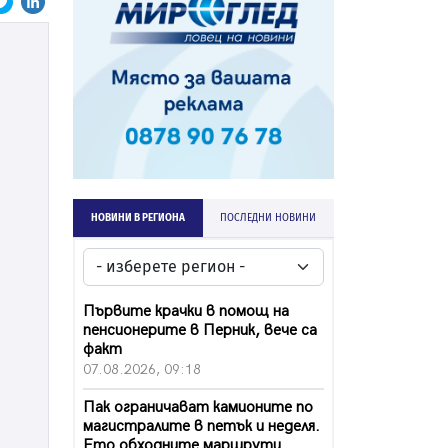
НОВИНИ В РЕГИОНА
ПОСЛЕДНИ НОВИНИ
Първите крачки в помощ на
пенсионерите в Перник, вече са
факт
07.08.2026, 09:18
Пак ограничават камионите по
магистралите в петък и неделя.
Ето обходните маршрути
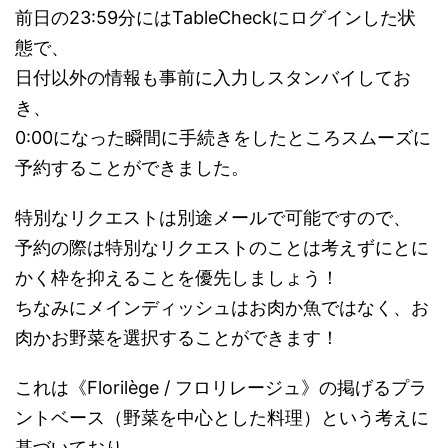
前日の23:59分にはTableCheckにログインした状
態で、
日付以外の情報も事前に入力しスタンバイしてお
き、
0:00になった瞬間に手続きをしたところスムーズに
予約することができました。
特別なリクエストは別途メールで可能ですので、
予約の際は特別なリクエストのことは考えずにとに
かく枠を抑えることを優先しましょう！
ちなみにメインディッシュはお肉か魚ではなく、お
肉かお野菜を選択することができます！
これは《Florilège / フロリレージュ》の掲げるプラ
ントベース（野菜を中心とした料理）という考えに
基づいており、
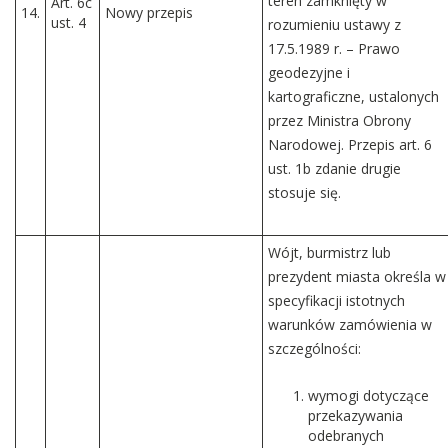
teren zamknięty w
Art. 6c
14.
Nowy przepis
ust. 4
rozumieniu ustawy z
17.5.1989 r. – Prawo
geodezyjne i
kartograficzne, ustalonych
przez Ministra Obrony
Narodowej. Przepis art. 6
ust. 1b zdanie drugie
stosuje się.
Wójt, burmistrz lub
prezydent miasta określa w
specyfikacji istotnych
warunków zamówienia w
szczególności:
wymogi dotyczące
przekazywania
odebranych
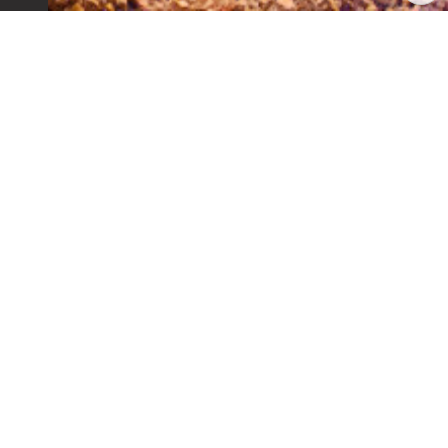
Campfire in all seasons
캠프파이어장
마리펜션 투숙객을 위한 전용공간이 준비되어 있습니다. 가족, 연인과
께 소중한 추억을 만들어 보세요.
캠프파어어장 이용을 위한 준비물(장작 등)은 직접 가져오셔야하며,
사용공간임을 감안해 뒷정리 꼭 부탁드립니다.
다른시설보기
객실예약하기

##########

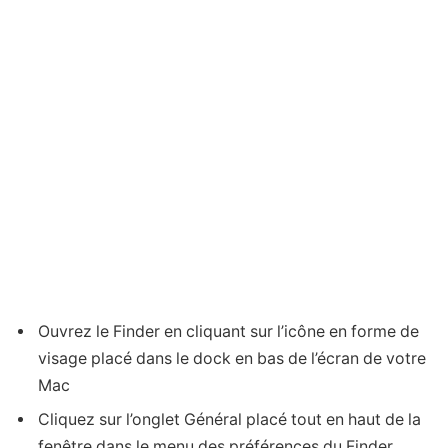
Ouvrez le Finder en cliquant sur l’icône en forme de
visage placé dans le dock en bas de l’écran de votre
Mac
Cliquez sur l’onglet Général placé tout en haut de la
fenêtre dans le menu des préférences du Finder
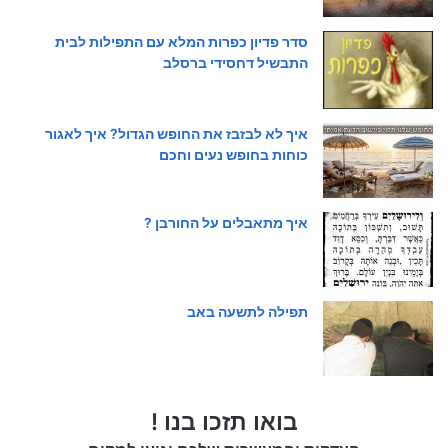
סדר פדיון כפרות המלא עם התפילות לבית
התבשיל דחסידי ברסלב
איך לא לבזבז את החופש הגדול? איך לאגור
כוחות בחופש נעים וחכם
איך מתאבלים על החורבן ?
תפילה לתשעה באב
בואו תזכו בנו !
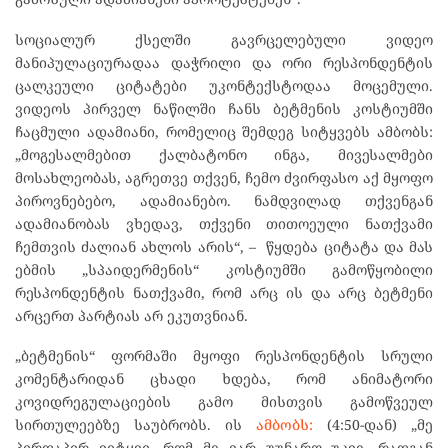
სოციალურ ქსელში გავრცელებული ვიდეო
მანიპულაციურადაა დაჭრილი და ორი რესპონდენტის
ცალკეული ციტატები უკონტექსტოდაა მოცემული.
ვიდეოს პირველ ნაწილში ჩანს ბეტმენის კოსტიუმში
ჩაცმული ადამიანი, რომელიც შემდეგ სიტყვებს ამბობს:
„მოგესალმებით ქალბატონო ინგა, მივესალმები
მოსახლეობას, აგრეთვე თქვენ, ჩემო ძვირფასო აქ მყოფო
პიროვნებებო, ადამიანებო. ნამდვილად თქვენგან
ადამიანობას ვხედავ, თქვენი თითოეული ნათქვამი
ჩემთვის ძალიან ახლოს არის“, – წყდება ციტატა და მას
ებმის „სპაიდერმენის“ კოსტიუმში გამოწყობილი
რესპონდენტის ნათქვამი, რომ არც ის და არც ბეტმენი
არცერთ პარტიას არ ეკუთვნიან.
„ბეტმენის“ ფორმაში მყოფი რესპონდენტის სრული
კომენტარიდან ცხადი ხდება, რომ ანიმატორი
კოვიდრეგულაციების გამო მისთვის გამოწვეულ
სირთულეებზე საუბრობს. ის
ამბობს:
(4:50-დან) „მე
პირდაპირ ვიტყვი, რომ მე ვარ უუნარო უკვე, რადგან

##########

**WORK ORDER**
Your reply should consist solely of the number of lines above that contain the word "dans".

**OUTPUT FOR THIS EXERCISE**
2